(Keypoint coordinate data)
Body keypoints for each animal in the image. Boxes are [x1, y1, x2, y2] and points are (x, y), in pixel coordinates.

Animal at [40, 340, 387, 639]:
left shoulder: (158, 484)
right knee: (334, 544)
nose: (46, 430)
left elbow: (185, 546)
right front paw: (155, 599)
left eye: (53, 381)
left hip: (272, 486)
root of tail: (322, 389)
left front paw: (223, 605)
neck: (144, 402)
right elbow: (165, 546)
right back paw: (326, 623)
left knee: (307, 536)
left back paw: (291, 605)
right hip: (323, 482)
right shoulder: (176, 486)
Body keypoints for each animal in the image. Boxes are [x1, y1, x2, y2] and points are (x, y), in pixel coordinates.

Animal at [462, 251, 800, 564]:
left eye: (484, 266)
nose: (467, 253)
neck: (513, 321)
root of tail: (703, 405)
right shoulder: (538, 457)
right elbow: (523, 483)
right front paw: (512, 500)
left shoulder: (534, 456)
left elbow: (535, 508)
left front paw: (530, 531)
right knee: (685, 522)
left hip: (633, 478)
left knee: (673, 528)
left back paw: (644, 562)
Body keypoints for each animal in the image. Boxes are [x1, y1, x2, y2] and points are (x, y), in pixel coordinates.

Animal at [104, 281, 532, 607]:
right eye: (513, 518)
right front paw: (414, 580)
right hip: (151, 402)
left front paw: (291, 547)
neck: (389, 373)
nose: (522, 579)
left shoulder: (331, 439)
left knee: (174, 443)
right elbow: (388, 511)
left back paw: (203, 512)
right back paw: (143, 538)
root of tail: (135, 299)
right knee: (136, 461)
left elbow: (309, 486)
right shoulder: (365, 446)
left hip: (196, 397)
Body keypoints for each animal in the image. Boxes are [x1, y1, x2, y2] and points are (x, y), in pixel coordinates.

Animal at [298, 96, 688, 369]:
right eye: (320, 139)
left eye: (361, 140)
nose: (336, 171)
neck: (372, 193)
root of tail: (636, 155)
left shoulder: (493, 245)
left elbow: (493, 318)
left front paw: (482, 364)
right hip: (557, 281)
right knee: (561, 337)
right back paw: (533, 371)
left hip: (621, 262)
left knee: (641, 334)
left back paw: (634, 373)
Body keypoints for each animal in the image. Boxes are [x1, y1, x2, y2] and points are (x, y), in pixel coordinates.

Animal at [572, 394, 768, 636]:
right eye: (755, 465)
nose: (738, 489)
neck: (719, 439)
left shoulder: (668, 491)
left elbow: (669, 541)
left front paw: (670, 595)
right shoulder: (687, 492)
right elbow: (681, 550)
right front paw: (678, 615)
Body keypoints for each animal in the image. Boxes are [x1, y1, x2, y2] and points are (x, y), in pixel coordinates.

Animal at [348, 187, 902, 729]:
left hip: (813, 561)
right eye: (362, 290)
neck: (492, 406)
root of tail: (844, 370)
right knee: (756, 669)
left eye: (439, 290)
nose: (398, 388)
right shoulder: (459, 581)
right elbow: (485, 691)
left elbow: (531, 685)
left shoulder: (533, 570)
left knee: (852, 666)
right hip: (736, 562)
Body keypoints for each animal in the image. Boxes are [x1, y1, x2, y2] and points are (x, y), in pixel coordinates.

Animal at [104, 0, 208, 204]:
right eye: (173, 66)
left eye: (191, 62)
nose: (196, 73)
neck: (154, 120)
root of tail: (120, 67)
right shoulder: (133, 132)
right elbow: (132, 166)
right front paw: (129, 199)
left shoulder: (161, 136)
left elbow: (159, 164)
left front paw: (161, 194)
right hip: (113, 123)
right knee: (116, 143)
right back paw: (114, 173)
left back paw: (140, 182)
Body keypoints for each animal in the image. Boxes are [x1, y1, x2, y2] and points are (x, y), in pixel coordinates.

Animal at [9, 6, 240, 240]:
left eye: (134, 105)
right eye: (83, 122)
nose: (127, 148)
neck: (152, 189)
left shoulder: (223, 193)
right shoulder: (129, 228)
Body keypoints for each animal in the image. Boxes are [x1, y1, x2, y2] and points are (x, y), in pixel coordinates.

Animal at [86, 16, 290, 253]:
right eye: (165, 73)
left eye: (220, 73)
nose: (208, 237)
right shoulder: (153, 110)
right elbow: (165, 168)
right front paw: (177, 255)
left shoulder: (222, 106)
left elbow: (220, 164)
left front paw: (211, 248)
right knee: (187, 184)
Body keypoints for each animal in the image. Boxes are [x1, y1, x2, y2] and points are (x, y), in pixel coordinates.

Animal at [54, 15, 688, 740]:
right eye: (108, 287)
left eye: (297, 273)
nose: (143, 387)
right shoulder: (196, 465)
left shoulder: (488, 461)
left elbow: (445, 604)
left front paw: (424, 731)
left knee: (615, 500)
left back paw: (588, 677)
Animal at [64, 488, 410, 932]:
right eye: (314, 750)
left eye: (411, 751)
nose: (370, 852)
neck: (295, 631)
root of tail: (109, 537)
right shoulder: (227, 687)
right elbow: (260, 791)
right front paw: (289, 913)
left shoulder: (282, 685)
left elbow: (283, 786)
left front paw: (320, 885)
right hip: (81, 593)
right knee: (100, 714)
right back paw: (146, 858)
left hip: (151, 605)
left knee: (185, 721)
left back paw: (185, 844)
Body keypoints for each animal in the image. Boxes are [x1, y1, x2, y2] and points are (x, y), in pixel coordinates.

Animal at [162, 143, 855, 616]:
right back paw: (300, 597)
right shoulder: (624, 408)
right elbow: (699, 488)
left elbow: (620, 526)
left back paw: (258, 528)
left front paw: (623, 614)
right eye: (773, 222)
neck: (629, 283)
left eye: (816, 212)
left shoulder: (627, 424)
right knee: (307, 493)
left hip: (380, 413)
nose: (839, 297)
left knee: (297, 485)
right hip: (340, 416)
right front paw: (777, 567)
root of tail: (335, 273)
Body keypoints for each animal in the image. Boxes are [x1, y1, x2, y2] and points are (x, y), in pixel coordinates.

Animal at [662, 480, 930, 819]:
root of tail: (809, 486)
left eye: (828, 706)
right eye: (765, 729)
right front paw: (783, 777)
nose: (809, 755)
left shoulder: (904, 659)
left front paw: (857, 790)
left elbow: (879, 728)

**TO DO:**
Copy every line of the data that holds the string "root".

**SOLUTION FOR THIS PROBLEM:**
root of tail: (322, 389)
root of tail: (703, 405)
root of tail: (135, 299)
root of tail: (636, 155)
root of tail: (844, 370)
root of tail: (120, 67)
root of tail: (109, 537)
root of tail: (335, 273)
root of tail: (809, 486)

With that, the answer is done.